Stated task: Copy the stretch of the records from the line containing "Rendered at 1654 by 1241 pixels." through the line containing "list WWFD?… If", reproducing each line verbatim.

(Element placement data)
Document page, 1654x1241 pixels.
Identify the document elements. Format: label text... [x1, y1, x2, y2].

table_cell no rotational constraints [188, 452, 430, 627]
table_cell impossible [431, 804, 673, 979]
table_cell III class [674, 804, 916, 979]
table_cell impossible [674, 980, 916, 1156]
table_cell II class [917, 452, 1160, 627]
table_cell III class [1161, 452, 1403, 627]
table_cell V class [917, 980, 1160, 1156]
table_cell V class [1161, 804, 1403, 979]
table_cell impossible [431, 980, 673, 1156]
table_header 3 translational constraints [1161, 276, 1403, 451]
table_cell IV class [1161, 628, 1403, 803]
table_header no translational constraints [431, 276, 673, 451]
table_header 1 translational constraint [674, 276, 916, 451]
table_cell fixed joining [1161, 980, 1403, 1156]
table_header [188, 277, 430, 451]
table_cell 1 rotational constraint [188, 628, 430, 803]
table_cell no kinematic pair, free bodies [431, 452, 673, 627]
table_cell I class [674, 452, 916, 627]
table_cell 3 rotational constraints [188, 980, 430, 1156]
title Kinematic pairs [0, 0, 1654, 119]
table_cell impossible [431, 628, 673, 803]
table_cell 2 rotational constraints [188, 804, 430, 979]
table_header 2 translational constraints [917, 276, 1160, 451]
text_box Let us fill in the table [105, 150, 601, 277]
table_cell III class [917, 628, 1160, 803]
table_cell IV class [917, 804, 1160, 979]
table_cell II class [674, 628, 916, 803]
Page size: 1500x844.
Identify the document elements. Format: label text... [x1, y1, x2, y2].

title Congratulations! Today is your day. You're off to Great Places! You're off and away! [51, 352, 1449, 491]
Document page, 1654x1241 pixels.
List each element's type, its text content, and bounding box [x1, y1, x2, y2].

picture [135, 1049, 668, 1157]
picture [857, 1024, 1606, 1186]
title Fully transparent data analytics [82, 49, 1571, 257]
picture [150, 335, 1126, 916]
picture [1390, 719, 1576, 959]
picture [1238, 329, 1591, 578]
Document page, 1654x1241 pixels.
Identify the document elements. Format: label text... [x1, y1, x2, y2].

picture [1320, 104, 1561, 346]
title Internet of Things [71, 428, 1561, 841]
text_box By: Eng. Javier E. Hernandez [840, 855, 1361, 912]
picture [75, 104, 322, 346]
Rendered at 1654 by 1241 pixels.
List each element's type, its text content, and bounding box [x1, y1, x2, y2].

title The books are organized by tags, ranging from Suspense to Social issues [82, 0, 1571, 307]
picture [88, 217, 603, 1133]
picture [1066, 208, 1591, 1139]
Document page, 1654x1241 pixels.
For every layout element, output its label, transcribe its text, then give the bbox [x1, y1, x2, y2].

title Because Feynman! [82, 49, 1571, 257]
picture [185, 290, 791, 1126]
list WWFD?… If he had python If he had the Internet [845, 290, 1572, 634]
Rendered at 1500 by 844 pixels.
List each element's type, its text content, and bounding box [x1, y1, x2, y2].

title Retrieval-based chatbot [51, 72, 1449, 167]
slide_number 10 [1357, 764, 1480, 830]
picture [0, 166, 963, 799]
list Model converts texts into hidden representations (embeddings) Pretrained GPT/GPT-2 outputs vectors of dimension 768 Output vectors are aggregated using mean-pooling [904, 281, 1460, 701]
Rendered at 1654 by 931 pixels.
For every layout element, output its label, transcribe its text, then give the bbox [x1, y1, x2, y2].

Answer to the task:
Rendered at 1654 by 1241 pixels.
List each element's type, its text content, and bounding box [x1, y1, x2, y2].

title The books are organized by tags, ranging from Suspense to Social issues [82, 0, 1571, 307]
picture [88, 217, 603, 1133]
picture [1066, 208, 1591, 1139]
Document page, 1654x1241 pixels.
For every layout element, output its label, transcribe its text, then give the bbox [x1, y1, x2, y2].

title Because Feynman! [82, 49, 1571, 257]
picture [185, 290, 791, 1126]
list WWFD?… If he had python If he had the Internet [845, 290, 1572, 634]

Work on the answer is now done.